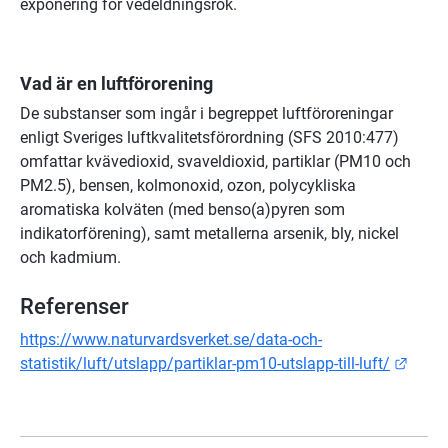
exponering för vedeldningsrök.
Vad är en luftförorening
De substanser som ingår i begreppet luftföroreningar 
enligt Sveriges luftkvalitetsförordning (SFS 2010:477) 
omfattar kvävedioxid, svaveldioxid, partiklar (PM10 och 
PM2.5), bensen, kolmonoxid, ozon, polycykliska 
aromatiska kolväten (med benso(a)pyren som 
indikatorförening), samt metallerna arsenik, bly, nickel 
och kadmium.
Referenser
https://www.naturvardsverket.se/data-och-
Länk 
statistik/luft/utslapp/partiklar-pm10-utslapp-till-luft/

-=-=-=-=-

- **Work instruction**
Repeat only the lines running from the line that contains "indikatorförening), samt metallerna" through the last line above, inclusive.

- **Answer for the task**
indikatorförening), samt metallerna arsenik, bly, nickel 
och kadmium.
Referenser
https://www.naturvardsverket.se/data-och-
Länk 
statistik/luft/utslapp/partiklar-pm10-utslapp-till-luft/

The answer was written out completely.